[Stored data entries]
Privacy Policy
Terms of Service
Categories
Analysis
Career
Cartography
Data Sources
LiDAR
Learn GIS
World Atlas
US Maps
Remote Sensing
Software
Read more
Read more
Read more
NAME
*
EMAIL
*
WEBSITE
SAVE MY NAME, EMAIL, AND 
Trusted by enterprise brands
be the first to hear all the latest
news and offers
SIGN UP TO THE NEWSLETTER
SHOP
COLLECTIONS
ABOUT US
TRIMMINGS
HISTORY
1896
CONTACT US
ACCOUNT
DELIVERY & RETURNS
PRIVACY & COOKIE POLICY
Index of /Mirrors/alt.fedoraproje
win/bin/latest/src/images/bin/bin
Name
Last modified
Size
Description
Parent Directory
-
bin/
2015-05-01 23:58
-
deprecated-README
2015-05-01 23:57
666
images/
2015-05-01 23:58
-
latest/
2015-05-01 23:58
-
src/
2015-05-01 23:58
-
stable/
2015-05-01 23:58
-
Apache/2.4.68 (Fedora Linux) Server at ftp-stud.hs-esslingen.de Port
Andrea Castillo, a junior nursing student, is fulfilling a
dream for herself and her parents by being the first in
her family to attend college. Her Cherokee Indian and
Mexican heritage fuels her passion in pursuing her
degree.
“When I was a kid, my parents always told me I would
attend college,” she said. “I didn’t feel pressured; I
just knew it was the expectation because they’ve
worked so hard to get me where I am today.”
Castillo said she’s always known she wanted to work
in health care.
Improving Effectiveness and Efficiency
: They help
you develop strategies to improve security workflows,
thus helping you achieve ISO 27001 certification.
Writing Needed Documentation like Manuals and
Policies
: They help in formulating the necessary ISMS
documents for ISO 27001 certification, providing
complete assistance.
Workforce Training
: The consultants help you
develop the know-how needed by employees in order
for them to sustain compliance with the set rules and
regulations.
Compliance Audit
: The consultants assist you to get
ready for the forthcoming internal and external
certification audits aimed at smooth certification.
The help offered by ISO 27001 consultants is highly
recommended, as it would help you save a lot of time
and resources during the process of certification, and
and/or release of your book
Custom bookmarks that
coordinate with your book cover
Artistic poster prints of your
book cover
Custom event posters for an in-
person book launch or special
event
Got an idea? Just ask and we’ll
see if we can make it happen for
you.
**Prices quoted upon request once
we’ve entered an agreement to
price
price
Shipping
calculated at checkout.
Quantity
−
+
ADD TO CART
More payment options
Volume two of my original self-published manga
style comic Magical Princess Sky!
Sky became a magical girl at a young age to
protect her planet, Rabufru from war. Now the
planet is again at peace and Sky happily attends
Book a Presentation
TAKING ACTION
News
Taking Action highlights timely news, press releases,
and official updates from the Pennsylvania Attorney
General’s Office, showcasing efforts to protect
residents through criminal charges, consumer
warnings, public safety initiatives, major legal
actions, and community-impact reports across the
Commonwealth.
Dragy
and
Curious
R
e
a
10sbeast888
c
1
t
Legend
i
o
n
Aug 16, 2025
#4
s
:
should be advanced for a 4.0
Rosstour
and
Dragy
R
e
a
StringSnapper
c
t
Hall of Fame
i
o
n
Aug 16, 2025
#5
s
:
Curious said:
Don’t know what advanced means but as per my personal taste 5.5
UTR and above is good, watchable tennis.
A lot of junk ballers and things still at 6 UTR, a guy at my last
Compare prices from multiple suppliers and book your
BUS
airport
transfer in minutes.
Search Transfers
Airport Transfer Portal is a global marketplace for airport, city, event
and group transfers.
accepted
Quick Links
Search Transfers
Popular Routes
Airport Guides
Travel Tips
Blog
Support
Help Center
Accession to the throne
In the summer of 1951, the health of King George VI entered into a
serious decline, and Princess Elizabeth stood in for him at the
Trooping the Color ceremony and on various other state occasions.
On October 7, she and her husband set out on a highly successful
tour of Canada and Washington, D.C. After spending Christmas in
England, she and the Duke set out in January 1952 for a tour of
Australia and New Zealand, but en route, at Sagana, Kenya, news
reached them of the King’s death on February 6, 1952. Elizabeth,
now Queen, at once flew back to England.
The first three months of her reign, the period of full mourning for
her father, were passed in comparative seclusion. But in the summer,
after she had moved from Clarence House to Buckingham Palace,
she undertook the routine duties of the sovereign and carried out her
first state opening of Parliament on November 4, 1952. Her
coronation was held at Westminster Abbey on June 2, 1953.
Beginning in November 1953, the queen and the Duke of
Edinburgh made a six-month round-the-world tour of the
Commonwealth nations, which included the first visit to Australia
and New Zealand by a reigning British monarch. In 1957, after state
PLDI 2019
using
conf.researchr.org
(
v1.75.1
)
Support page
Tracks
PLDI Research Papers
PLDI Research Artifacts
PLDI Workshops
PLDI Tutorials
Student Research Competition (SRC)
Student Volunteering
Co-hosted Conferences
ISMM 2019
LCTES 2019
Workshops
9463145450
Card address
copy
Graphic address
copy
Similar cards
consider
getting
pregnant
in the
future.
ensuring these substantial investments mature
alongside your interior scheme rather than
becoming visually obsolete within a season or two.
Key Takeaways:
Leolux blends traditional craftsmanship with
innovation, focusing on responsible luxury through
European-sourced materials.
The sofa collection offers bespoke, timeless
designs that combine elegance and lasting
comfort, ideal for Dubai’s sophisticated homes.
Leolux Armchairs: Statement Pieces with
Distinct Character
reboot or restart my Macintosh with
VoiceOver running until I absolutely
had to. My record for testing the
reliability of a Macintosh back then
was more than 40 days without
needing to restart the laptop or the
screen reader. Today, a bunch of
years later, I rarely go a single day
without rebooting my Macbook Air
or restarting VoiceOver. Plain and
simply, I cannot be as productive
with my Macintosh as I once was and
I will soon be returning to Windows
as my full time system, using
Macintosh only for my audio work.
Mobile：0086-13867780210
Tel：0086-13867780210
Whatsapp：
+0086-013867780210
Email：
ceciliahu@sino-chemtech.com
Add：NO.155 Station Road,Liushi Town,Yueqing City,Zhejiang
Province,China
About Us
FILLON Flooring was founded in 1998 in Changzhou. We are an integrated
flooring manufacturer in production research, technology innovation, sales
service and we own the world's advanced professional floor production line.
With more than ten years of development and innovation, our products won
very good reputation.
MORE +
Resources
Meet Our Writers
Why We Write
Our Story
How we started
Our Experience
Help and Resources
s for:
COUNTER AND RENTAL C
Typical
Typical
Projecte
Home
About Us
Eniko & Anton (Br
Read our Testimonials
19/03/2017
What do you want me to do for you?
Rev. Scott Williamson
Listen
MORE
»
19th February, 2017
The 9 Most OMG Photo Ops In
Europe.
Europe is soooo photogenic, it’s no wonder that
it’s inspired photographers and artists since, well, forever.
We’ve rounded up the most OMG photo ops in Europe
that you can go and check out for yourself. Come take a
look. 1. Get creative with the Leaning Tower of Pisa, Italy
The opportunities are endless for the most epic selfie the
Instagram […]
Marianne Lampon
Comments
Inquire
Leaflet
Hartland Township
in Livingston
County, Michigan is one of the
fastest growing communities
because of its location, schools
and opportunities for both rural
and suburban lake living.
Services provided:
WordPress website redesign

_Work task_
Please copy only the lines between the first line of the entries and the line with "the necessary ISMS", keeping those two end lines as well, exactly as written.

_Solution to this task_
Privacy Policy
Terms of Service
Categories
Analysis
Career
Cartography
Data Sources
LiDAR
Learn GIS
World Atlas
US Maps
Remote Sensing
Software
Read more
Read more
Read more
NAME
*
EMAIL
*
WEBSITE
SAVE MY NAME, EMAIL, AND 
Trusted by enterprise brands
be the first to hear all the latest
news and offers
SIGN UP TO THE NEWSLETTER
SHOP
COLLECTIONS
ABOUT US
TRIMMINGS
HISTORY
1896
CONTACT US
ACCOUNT
DELIVERY & RETURNS
PRIVACY & COOKIE POLICY
Index of /Mirrors/alt.fedoraproje
win/bin/latest/src/images/bin/bin
Name
Last modified
Size
Description
Parent Directory
-
bin/
2015-05-01 23:58
-
deprecated-README
2015-05-01 23:57
666
images/
2015-05-01 23:58
-
latest/
2015-05-01 23:58
-
src/
2015-05-01 23:58
-
stable/
2015-05-01 23:58
-
Apache/2.4.68 (Fedora Linux) Server at ftp-stud.hs-esslingen.de Port
Andrea Castillo, a junior nursing student, is fulfilling a
dream for herself and her parents by being the first in
her family to attend college. Her Cherokee Indian and
Mexican heritage fuels her passion in pursuing her
degree.
“When I was a kid, my parents always told me I would
attend college,” she said. “I didn’t feel pressured; I
just knew it was the expectation because they’ve
worked so hard to get me where I am today.”
Castillo said she’s always known she wanted to work
in health care.
Improving Effectiveness and Efficiency
: They help
you develop strategies to improve security workflows,
thus helping you achieve ISO 27001 certification.
Writing Needed Documentation like Manuals and
Policies
: They help in formulating the necessary ISMS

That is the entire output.